The group People United for Medical Marijuana (PUFMM, get it?) is rebranding its effort to put medical marijuana on the ballot. Its new website: United for Care. The group is now being led by Florida trial attorney John Morgan and Ben Pollara, a top Democratic fundraiser. Libertarian and former Republican Roger Stone gives it a bipartisan feel. Coming soon: More Republicans to give it a multi-partisan flavor.
Nationally, the Pew Research Center release a poll showing that national attitudes toward marijuana are trending greener by the day:
"For the first time in more than four decades of polling on the issue, a majority of Americans favor legalizing the use of marijuana. A national survey finds that 52% say that the use of marijuana should be made legal while 45% say it should not.
"Support for legalizing marijuana has risen 11 points since 2010. The change is even more dramatic since the late 1960s. A 1969 Gallup survey found that just 12% favored legalizing marijuana use, while 84% were opposed."
Two years ago, Gallup found a "record high" number of Americans favored legalizing it, 50%. And more than 64% percent of Americans, according to another Gallup poll, say the federal government shouldn't enforce federal anti-pot laws in the places where marijuana has been decriminalized.
Floridians aren't quite ready to say they're for outright decriminalization, according to the last poll paid for by PUFFM. But the poll indicates Floridians think it should be treated more like a speeding ticket than a lock-em-up crime.
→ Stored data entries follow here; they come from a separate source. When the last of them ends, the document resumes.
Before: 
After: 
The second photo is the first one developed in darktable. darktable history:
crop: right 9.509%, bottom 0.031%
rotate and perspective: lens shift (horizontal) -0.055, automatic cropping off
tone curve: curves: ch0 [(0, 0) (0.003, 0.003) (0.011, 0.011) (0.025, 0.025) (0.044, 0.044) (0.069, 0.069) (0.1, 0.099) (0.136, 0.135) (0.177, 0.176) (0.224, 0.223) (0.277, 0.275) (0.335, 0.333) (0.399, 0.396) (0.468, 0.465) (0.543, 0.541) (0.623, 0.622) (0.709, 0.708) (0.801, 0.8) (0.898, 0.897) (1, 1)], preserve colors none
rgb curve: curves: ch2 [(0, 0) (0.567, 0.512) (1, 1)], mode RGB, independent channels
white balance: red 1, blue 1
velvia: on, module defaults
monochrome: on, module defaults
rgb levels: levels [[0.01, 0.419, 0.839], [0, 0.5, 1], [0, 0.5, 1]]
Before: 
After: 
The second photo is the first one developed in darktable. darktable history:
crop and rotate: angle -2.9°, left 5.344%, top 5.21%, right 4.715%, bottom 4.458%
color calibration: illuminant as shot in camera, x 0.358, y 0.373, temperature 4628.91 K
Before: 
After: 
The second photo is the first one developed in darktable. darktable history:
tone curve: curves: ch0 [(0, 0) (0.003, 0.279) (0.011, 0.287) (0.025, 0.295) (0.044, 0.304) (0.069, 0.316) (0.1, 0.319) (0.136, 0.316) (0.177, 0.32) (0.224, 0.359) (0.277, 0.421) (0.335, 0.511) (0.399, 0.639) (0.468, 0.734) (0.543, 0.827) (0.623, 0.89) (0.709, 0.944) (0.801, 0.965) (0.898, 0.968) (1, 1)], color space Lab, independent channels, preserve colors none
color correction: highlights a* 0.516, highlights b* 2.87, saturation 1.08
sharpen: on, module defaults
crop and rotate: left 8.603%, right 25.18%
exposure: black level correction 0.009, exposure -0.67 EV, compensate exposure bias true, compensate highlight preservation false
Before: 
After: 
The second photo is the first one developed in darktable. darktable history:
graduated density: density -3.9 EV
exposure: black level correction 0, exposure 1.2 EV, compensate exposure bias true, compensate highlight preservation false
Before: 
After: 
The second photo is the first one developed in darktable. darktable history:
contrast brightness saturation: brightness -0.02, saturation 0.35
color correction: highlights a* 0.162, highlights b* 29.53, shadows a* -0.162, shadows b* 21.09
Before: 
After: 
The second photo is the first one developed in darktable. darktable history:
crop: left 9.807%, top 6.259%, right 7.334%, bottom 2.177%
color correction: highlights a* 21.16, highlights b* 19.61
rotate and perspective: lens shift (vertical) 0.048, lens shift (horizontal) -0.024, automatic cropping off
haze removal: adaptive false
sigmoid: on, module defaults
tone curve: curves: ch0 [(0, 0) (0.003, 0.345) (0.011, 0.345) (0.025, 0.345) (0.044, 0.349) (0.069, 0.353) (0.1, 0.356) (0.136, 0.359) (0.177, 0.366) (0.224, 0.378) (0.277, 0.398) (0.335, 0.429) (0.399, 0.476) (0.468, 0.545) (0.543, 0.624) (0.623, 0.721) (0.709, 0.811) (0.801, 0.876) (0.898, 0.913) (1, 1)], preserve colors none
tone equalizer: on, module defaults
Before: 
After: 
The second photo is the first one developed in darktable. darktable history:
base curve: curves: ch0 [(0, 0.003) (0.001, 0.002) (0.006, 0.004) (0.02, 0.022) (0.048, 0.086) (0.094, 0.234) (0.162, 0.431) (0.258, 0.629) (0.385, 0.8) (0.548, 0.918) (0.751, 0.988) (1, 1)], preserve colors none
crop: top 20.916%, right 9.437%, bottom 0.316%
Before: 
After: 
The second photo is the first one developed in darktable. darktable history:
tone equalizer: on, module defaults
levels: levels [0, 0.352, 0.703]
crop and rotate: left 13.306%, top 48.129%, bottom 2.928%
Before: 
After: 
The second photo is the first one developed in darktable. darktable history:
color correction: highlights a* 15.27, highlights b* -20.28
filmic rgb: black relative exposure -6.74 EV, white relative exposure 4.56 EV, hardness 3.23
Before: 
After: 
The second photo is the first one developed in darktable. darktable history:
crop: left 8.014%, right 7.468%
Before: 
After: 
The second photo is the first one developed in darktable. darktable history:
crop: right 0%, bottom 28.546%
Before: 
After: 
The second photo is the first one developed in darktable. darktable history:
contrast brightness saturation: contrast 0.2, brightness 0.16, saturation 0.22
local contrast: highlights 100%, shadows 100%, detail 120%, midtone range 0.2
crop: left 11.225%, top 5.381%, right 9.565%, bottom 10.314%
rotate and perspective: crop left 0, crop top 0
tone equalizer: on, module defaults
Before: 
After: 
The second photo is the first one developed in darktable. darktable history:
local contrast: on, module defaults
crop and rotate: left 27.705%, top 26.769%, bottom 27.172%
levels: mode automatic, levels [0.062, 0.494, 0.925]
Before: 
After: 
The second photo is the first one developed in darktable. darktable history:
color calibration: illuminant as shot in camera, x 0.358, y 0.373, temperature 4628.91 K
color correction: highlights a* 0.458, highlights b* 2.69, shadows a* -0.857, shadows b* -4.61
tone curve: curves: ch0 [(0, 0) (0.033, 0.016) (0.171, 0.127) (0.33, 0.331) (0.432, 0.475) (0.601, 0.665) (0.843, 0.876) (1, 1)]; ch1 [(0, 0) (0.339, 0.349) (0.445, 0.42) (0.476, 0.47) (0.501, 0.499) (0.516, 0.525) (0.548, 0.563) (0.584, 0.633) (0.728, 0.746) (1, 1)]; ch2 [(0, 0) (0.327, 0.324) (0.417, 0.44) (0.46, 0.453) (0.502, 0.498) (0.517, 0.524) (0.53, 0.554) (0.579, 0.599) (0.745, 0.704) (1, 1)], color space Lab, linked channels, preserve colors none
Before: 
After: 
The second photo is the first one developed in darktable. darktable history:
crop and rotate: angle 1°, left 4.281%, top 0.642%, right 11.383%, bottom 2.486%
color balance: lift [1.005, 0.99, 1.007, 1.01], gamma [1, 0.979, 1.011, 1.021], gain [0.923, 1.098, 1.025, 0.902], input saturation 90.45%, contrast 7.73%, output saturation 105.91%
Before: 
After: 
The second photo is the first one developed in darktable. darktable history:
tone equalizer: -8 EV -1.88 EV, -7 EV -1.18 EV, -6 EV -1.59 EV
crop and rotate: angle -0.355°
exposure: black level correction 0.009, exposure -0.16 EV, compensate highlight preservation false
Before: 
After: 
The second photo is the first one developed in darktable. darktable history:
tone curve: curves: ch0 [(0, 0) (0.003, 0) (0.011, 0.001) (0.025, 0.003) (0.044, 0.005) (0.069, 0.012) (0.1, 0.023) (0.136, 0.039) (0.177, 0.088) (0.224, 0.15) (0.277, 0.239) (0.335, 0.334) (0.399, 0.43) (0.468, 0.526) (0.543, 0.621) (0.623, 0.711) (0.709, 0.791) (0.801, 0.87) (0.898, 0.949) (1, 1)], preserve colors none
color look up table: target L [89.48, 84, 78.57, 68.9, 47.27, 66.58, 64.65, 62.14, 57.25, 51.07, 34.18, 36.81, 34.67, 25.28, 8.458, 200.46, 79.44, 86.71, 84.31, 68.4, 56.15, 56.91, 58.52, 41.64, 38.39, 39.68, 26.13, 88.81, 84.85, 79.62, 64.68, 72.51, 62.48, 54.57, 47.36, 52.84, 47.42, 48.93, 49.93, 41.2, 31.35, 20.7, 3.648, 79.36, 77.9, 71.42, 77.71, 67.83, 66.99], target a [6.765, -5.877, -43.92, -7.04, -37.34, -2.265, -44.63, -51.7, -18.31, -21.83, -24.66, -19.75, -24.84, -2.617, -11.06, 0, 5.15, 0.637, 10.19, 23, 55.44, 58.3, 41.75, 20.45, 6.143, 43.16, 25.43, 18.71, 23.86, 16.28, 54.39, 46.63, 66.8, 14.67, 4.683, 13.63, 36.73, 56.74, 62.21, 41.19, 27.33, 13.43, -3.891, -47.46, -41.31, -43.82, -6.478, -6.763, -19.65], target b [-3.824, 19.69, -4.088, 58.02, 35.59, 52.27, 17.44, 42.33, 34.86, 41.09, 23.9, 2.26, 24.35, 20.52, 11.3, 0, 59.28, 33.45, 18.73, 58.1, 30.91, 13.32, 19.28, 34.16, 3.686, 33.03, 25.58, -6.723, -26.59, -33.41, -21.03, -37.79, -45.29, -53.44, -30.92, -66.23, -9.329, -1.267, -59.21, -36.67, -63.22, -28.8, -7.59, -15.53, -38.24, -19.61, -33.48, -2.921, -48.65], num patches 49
That poll, however, did indicate that more than 7 in 10 Florida voters favored medical marijuana. That link is here. Two years ago, about 6 in 10 favored medical marijuana in Florida. That link is here.
What's the Florida Legislature doing in the face of increasing public support? It's refusing to even hear bills to allow for medical marijuana. The issue doesn't even merit a vote. But the Legislature is hearing a measure to stop the sale of bongs.
On that note, we'll leave you with one last poll number: 52% of Florida voters disapprove of the job the Legislature is doing and only 25% approve, according to Quinnipiac University's last survey.